I soon started to browse the whole internet about calisthenics and also got my hands on a few books. I fell in love with the sport at first sight. I said this is it! I am not only practicing this sport, but I will be damn good at it. I wanted to build the Greek God body and master those difficult exercises too.
Through trial and error, over the years, I found my way back to might and muscle. I put on at least 20 pounds of mass, all possible with eating properly and mastering the basics. This was my third body transformation.
I don’t know if I looked the same as I did in high school, or better. I was massive enough and pretty jacked at the same time, stronger and more powerful than ever (that’s for sure). In terms of cardio though, I had plenty of endurance, but not the same as when I was swimming. Throughout this period, I went from vegan and vegetarian, to eating meat again. I wanted to experiment and make my conclusions because I read a lot and it raised curiosity.
Here was the point where I started Old School Calisthenic. I wanted to offer that part of the training and mindset that was genuinely mine. I created my style of training. The methods I used were rapidly categorized as high-volume calisthenics or military calisthenics. This happened simply because I grew up with that mentality.
In a few years though, because of many new influences in my life, I lost control over my lifestyle. I ate a lot of junk food too and my habits, in general, weren’t supposed to be in an athlete’s life. I got rounded and pretty fat (96kg ~ 212lbs). I did have developed muscle tissue but it was covered by fat reserves. My abs weren’t visible like they used to be. I had to cut off at least 20 pounds of body fat.

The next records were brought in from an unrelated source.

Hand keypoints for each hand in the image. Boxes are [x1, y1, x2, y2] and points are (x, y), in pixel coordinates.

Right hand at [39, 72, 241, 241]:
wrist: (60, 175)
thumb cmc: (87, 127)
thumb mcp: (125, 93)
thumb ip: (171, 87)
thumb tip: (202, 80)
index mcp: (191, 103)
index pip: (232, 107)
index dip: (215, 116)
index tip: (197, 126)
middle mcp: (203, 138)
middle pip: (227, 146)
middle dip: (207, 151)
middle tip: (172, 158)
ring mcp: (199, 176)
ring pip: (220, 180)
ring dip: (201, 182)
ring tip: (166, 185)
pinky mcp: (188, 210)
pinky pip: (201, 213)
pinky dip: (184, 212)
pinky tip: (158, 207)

“I don’t care what anyone says, cardio is the foundation of fitness and performance. We should begin with it and master that before strength training!“
“I lived 5 minutes away from the athletic field – a communism ruin that also held a bunch of rusted pull-ups and dips steel bars, but it was enough.“
I started to cook my meals and pay attention to what I eat as well as in the restaurants. Because it was autumn and winter, I had to quit running and for this reason, I got back in the pool. I committed to swimming and sauna along with my outdoor calisthenics training.
Then, as spring made its presence, I reintegrated running into my schedule and slowly dropped on swimming. I needed to get jacked and build the best shape of my life!

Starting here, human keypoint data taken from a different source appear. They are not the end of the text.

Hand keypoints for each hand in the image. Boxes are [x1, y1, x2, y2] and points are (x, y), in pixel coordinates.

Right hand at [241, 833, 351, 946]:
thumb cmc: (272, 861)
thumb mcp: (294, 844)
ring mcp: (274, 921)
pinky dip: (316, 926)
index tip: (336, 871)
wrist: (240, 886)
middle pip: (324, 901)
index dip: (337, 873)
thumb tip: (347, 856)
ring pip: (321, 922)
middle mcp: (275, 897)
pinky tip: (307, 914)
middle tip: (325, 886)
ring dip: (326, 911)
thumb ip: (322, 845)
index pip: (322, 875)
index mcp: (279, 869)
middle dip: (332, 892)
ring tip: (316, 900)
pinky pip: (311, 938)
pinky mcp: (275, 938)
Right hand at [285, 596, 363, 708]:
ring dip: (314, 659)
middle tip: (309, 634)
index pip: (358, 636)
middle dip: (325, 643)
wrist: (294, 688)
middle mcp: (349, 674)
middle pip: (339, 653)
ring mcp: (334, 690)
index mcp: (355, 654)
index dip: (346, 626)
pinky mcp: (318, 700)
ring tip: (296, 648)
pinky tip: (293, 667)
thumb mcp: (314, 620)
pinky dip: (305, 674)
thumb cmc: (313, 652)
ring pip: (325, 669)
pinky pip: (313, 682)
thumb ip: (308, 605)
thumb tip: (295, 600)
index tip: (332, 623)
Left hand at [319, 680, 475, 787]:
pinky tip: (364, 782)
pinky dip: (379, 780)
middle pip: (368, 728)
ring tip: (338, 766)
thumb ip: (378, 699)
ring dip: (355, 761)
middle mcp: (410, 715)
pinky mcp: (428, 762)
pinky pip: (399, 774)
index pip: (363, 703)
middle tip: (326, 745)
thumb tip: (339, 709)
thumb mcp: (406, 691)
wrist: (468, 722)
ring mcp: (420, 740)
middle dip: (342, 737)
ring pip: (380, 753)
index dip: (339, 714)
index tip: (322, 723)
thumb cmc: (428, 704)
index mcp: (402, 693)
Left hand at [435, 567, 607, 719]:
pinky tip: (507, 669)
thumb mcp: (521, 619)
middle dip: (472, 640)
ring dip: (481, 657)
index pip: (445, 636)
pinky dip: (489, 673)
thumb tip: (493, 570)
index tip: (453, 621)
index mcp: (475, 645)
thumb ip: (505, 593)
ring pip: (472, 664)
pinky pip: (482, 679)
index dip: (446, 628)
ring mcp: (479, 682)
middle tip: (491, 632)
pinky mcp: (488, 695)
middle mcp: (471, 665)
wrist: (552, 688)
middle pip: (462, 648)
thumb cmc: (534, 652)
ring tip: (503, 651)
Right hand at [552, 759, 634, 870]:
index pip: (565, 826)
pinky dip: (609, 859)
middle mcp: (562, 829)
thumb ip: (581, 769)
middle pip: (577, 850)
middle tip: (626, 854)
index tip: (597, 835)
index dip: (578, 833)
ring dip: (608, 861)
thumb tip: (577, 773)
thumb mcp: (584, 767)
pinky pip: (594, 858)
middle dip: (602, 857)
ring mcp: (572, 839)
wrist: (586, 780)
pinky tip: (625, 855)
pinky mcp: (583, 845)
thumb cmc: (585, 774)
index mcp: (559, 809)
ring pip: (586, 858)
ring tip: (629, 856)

I kept my calisthenics training, but with less volume and frequency so I could add more cardio. Once I got better and the legs adapted, I continued running on trails with elevation gain. I started to challenge myself in the mountains on even rougher terrain. Here I had extreme elevation gain, beautiful scenery, and plenty of fresh air that served the purpose big time.
I went from struggling with running throughout the city for 10-15 km (6.2-9.2 miles) to running mountain semi-marathons (23km ~ 14.3miles) with an elevation of over 1300m (800miles). I even ran 30+ km (19+ miles). I pushed it to the edge of my limits as I once did with swimming, bodybuilding, and calisthenics. The work paid off eventually!

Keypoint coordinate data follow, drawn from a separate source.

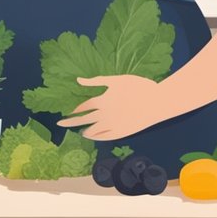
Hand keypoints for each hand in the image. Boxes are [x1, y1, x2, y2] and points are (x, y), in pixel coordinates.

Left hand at [55, 75, 169, 140]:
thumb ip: (96, 81)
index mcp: (102, 100)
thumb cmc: (138, 86)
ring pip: (93, 130)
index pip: (82, 107)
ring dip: (84, 131)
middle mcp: (104, 115)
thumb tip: (78, 80)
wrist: (157, 101)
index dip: (73, 109)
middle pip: (83, 120)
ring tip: (78, 131)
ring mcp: (113, 125)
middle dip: (70, 121)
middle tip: (59, 123)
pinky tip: (92, 136)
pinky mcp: (122, 133)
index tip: (65, 111)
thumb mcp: (116, 79)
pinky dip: (96, 137)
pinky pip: (104, 137)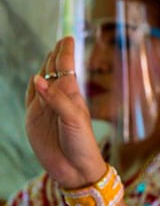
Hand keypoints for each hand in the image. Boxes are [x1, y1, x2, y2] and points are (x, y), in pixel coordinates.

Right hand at [26, 37, 106, 188]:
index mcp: (72, 96)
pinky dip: (33, 87)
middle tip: (60, 41)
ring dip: (45, 68)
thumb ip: (56, 99)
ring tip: (49, 55)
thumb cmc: (81, 143)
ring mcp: (46, 108)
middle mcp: (59, 99)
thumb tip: (38, 78)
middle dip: (57, 56)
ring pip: (43, 83)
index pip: (67, 69)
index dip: (66, 53)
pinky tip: (35, 78)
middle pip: (55, 72)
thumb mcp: (73, 119)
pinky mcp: (34, 119)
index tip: (68, 38)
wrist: (75, 168)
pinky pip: (32, 98)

I burned a lot of body fat and increased the muscularity of my legs. I achieved the best shape of my life, a body that performs in any situation. I am now very strong, durable, powerful and on top of that, I can swim, run a lot even if it’s rough terrain. I am not scared of running a marathon or doing a pull-up with 60 kg attached. I can say that I’ve been through several body transformations and I have no regrets. Maybe, without failing so much, I wouldn’t be who I am. It took me more than a decade to achieve this form and learn all of this.
To top it all, I am not getting injured anymore. I found a sweet spot that serves my goal of progressing and staying safe. I am also aware that calisthenics isn’t the answer to everything so I encourage you to step out of the comfort zone, and integrate any kind of training that suits better. I couldn’t get the body I possess now without my cardio training too.
I made myself a promise to never let go again. I hope you learned something about myself and made some conclusions about your fitness journey. Don’t be afraid to fail and learn that with time, you can grow a lot!